Je passa la nuit à la lisière de la forêt, et fut dès le lendemain, à l’heure d’ouverture, de retour à la forge. Je n’étais pas bien sûre que l’homme ne se soit pas rétracté quant au fait d’appeler les autorités de Miredrish, mais je trouvais la forge déserte. Je dus attendre un long moment qu’il s’occupe de ma commande. Les clients arrivaient toujours plus nombreux dans sa boutique ! Pire que sur le marché de Miredrish… Mais je parvins à prendre mon mal en patience, bien que cela ne soit pas vraiment mon fort. Pendant son absence j’en avais profité pour observer un peu plus son lieu de travail, les outils, les armes et armures. Du bon travail ! J’étais même assez surprise que l’homme soit aussi habile de ses mots. Puis vers le début de l’après-midi (mon ventre commençait déjà à bien gronder de faim), il revint enfin pour s’occuper de mon cas. Il avait fini ma commande, et même magnifiquement réussi. Il me prodigua quelques conseils, quant au moyen de partir d’ici, et me déconseilla la forêt durant la pleine lune. Je payais ma commande (dix-neuf Oilae d’or) et partit, sans que l’on est plus de considération l’un pour l’autre.

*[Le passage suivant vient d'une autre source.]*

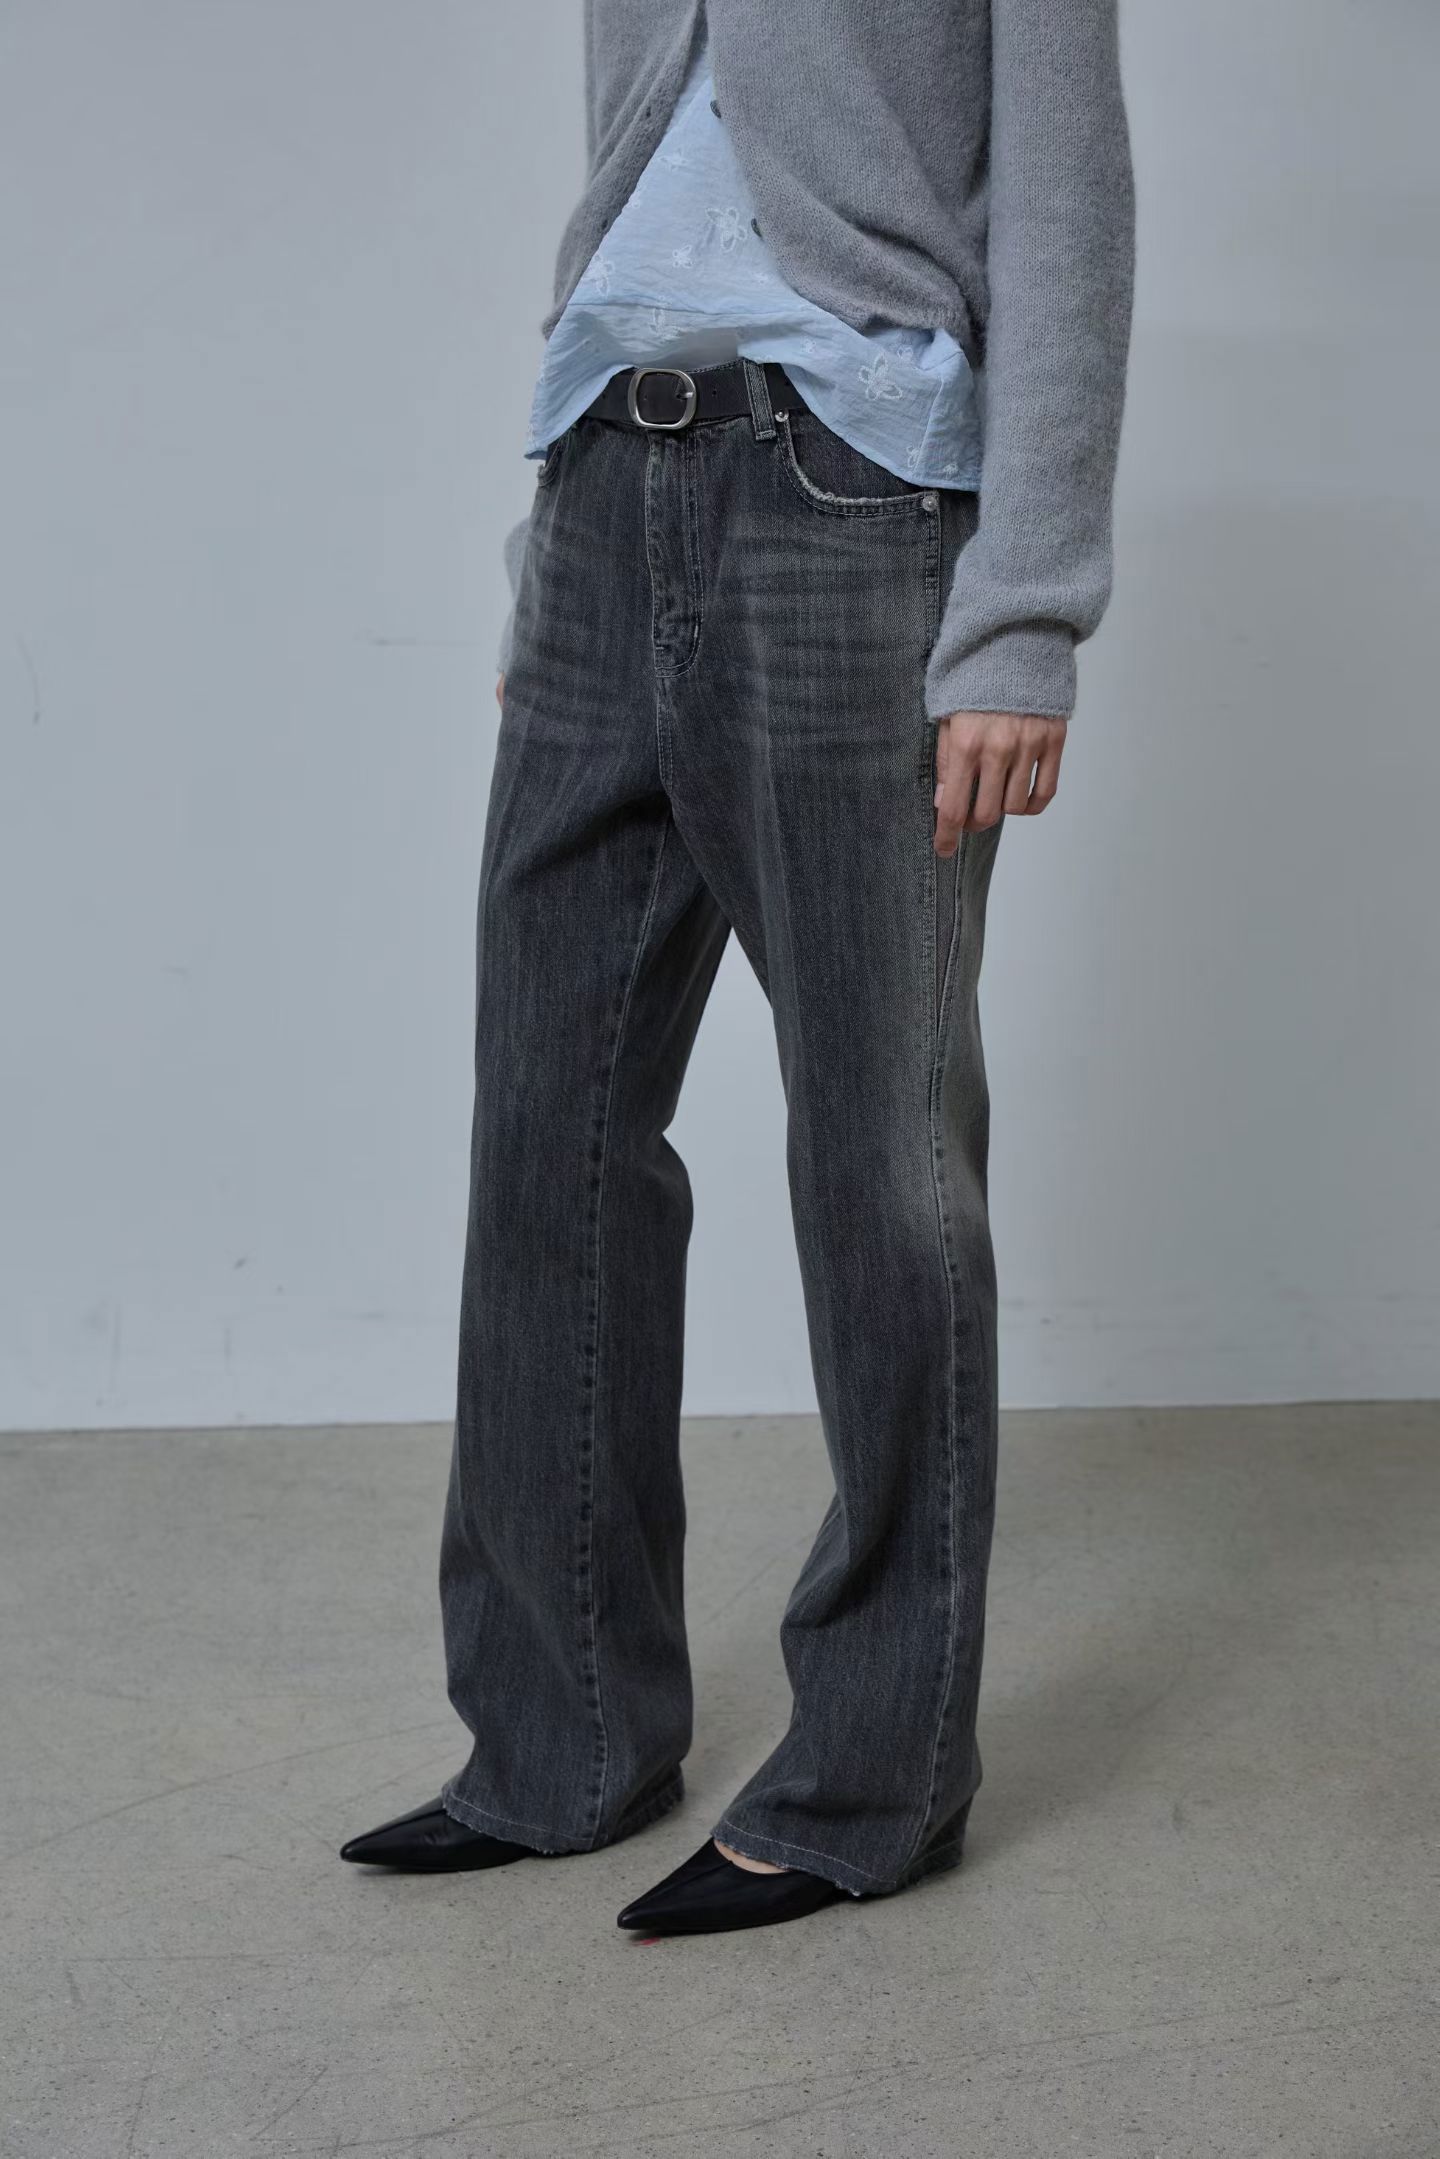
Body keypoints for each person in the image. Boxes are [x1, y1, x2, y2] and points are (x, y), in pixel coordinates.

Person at [341, 0, 1135, 1936]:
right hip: (608, 476)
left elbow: (1069, 202)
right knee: (548, 1132)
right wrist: (554, 549)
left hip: (853, 495)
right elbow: (642, 169)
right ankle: (559, 1738)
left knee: (881, 1159)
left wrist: (1025, 613)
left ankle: (870, 1781)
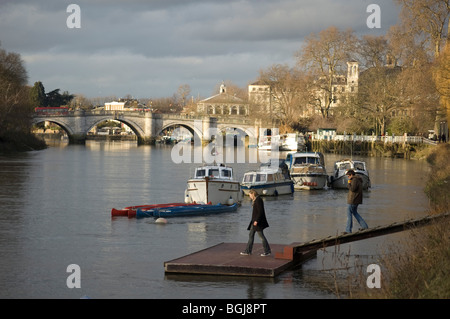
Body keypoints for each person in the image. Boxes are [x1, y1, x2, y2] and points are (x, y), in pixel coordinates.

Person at [241, 189, 271, 256]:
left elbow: (260, 212)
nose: (250, 197)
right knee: (251, 235)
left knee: (261, 236)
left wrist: (256, 221)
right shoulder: (256, 200)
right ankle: (248, 251)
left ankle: (267, 251)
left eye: (250, 195)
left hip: (257, 222)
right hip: (254, 221)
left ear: (253, 194)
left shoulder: (258, 200)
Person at [344, 169, 368, 234]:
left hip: (353, 200)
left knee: (349, 214)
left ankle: (348, 230)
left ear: (351, 175)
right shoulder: (358, 179)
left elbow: (353, 189)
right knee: (355, 213)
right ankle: (364, 226)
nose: (348, 177)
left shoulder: (354, 180)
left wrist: (349, 183)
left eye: (348, 176)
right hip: (356, 199)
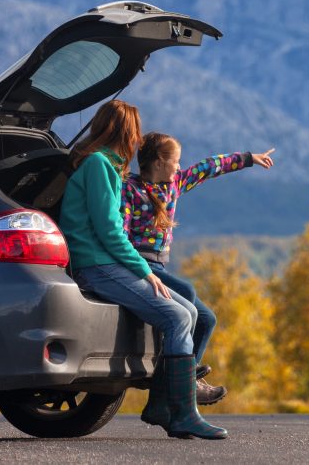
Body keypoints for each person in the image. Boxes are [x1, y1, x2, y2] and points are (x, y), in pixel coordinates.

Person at [59, 100, 226, 440]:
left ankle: (164, 406)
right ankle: (182, 414)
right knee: (179, 317)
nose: (137, 141)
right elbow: (109, 231)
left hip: (105, 261)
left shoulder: (104, 166)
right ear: (125, 131)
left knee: (190, 312)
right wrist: (145, 271)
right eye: (135, 131)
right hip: (97, 265)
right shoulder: (98, 166)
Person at [123, 132, 275, 410]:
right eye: (176, 161)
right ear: (159, 161)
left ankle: (186, 376)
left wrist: (249, 159)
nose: (180, 167)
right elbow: (120, 235)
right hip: (140, 266)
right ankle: (181, 385)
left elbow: (209, 167)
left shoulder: (175, 184)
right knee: (189, 292)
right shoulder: (129, 190)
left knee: (207, 320)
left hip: (160, 264)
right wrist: (137, 268)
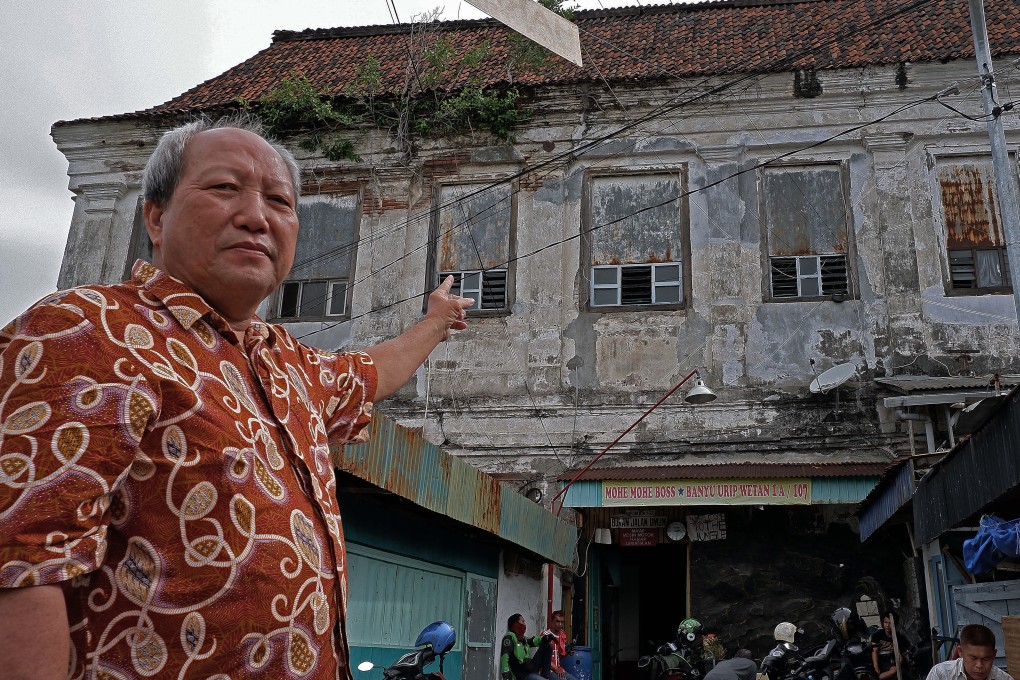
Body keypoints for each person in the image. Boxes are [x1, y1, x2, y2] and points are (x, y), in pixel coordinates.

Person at [0, 118, 475, 679]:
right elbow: (23, 560)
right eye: (224, 188)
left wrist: (437, 323)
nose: (256, 216)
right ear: (156, 216)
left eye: (279, 200)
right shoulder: (86, 329)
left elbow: (372, 373)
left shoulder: (287, 361)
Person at [925, 624, 1013, 680]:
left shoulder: (1004, 678)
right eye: (973, 658)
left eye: (986, 659)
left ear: (994, 655)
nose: (979, 665)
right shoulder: (941, 674)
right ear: (960, 652)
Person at [501, 613, 548, 680]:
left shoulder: (523, 639)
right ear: (516, 624)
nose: (525, 624)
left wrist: (545, 638)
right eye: (523, 621)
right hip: (522, 675)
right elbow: (505, 657)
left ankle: (546, 675)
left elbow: (533, 641)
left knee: (547, 644)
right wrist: (506, 676)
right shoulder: (510, 638)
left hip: (529, 669)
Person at [539, 610, 577, 680]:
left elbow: (562, 652)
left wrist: (568, 652)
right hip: (548, 670)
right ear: (552, 621)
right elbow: (543, 658)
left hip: (559, 670)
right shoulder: (545, 636)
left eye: (562, 622)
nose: (560, 624)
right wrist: (556, 669)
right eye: (557, 621)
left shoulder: (562, 635)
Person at [872, 611, 909, 680]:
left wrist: (898, 663)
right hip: (881, 659)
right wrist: (876, 666)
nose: (887, 625)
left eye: (890, 623)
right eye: (886, 622)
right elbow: (874, 651)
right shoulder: (877, 635)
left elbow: (901, 653)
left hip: (892, 659)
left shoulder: (899, 637)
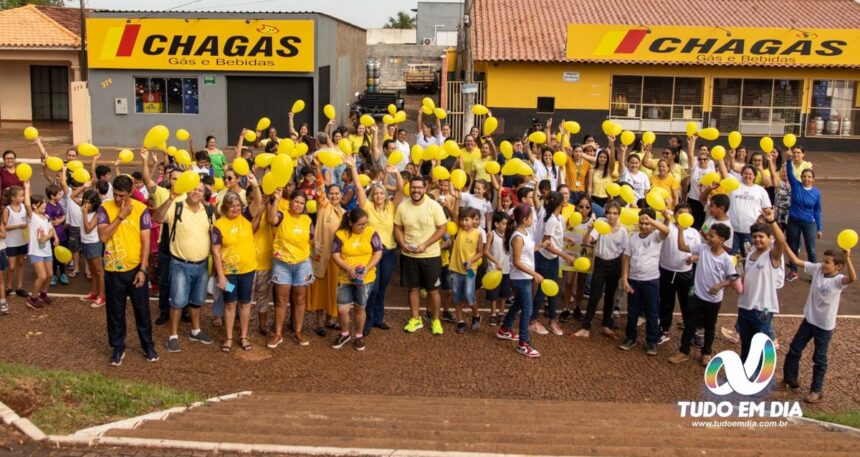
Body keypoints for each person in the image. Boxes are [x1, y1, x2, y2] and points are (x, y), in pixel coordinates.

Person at [776, 244, 855, 403]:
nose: (823, 264)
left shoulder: (838, 281)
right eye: (823, 260)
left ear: (838, 267)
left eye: (827, 262)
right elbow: (797, 261)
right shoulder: (817, 269)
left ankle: (816, 390)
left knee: (819, 358)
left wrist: (848, 258)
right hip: (809, 320)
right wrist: (784, 245)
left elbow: (853, 278)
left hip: (824, 326)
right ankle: (790, 379)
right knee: (794, 349)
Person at [97, 175, 158, 366]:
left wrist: (143, 269)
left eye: (122, 195)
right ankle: (117, 347)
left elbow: (146, 241)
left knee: (142, 310)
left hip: (135, 270)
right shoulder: (105, 208)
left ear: (130, 192)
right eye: (115, 194)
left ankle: (147, 345)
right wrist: (120, 216)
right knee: (115, 311)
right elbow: (103, 236)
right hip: (113, 269)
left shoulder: (141, 210)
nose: (118, 199)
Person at [155, 180, 215, 353]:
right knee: (178, 301)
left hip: (202, 264)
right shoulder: (176, 206)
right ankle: (173, 336)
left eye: (200, 190)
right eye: (193, 189)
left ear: (204, 194)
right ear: (187, 191)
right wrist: (169, 199)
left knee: (197, 301)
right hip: (180, 263)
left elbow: (214, 235)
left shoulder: (209, 211)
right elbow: (158, 218)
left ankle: (195, 330)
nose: (196, 192)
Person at [669, 223, 737, 366]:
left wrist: (720, 285)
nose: (708, 238)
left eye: (712, 236)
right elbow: (682, 247)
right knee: (690, 324)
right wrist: (681, 231)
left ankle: (706, 353)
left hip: (713, 300)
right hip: (697, 295)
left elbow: (733, 279)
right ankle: (684, 351)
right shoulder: (702, 248)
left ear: (722, 240)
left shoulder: (726, 259)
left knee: (709, 327)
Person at [348, 156, 402, 334]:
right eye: (376, 193)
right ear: (373, 195)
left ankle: (379, 318)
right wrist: (353, 168)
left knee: (382, 287)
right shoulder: (367, 207)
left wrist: (397, 174)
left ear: (386, 196)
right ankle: (367, 322)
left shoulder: (391, 208)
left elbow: (401, 190)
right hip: (372, 254)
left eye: (382, 193)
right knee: (373, 287)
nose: (379, 195)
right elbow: (358, 187)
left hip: (389, 252)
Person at [393, 176, 447, 335]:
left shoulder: (434, 206)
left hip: (431, 255)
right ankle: (415, 319)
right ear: (409, 189)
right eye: (413, 187)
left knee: (433, 291)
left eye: (419, 187)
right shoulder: (402, 207)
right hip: (409, 255)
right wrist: (402, 244)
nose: (416, 190)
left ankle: (436, 320)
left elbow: (442, 228)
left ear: (425, 189)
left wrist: (425, 245)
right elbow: (397, 227)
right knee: (413, 289)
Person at [496, 203, 545, 357]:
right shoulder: (517, 237)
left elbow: (528, 251)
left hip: (525, 276)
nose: (533, 220)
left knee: (518, 303)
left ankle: (505, 329)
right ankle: (523, 344)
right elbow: (517, 261)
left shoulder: (525, 232)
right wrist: (534, 273)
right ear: (525, 219)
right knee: (527, 309)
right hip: (521, 277)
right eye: (531, 217)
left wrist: (542, 245)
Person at [619, 208, 669, 355]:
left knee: (652, 312)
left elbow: (666, 230)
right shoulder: (633, 238)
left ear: (653, 224)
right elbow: (626, 258)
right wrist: (624, 278)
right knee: (632, 311)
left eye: (647, 223)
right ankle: (630, 337)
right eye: (641, 223)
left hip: (651, 281)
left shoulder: (656, 237)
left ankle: (652, 341)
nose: (644, 226)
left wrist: (651, 220)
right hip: (634, 280)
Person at [331, 207, 383, 351]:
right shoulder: (340, 235)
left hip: (365, 279)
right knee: (342, 309)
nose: (364, 226)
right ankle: (345, 333)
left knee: (360, 308)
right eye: (360, 224)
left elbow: (378, 253)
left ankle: (359, 336)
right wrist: (349, 269)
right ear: (350, 223)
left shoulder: (371, 232)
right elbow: (335, 255)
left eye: (365, 223)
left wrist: (366, 269)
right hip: (345, 278)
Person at [736, 211, 785, 363]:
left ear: (770, 239)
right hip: (745, 306)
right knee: (746, 343)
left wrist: (771, 221)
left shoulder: (772, 256)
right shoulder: (750, 254)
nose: (757, 239)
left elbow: (781, 241)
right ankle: (744, 372)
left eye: (761, 236)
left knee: (761, 345)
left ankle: (761, 376)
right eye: (755, 236)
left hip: (762, 308)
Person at [268, 189, 314, 348]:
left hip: (302, 264)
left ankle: (298, 331)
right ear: (290, 202)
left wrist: (318, 248)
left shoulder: (307, 220)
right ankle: (278, 334)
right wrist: (276, 199)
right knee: (281, 300)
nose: (299, 205)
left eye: (302, 203)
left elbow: (311, 239)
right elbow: (271, 219)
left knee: (300, 299)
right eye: (296, 201)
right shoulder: (282, 215)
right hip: (282, 264)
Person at [575, 201, 627, 338]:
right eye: (609, 213)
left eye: (615, 213)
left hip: (615, 265)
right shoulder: (600, 224)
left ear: (619, 215)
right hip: (600, 263)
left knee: (610, 296)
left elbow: (624, 253)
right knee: (594, 295)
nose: (611, 216)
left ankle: (606, 325)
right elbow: (587, 242)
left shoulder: (622, 231)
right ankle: (586, 327)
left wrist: (623, 274)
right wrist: (589, 230)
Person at [307, 161, 345, 337]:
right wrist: (318, 168)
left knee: (335, 289)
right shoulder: (324, 207)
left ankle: (332, 318)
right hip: (321, 256)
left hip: (338, 259)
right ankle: (319, 322)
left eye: (337, 193)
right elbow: (319, 187)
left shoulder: (345, 214)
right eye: (332, 193)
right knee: (320, 289)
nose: (334, 196)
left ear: (341, 195)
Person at [532, 191, 574, 336]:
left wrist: (565, 240)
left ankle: (552, 321)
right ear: (561, 203)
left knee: (553, 291)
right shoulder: (551, 220)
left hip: (551, 259)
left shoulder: (556, 218)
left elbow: (554, 238)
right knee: (542, 291)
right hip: (544, 260)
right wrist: (565, 255)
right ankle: (533, 321)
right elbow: (546, 244)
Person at [657, 203, 699, 343]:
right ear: (674, 214)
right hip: (666, 271)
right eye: (679, 212)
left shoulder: (694, 233)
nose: (682, 216)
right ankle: (664, 329)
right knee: (666, 302)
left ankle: (690, 332)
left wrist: (693, 258)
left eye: (686, 213)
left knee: (688, 305)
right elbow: (661, 236)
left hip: (685, 274)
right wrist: (666, 219)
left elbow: (699, 253)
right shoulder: (668, 227)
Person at [784, 157, 822, 282]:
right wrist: (789, 160)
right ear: (801, 177)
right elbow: (789, 173)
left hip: (809, 223)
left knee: (811, 248)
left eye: (809, 177)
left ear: (813, 179)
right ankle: (793, 271)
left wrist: (819, 228)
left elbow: (817, 210)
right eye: (804, 176)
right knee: (793, 247)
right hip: (794, 221)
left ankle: (815, 273)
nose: (806, 179)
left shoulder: (816, 193)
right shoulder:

Je passais la nuit au même endroit que la précédente, pour reprendre la route le lendemain, sans même avoir refait le plein de provisions…

Inventaire : Son cheval Ballazuc (laissé à Galedriwyn), 81 Oilae d’or et 20 Oilae d’argent, des vêtements de rechange (sale), se composant d’un pantalon noir, un corset blanc (seul vêtement féminin en sa possession), un peigne, un médaillon frappé au blason de la famille El Vadel, une gourde d’eau, une dague et une carte de l’île.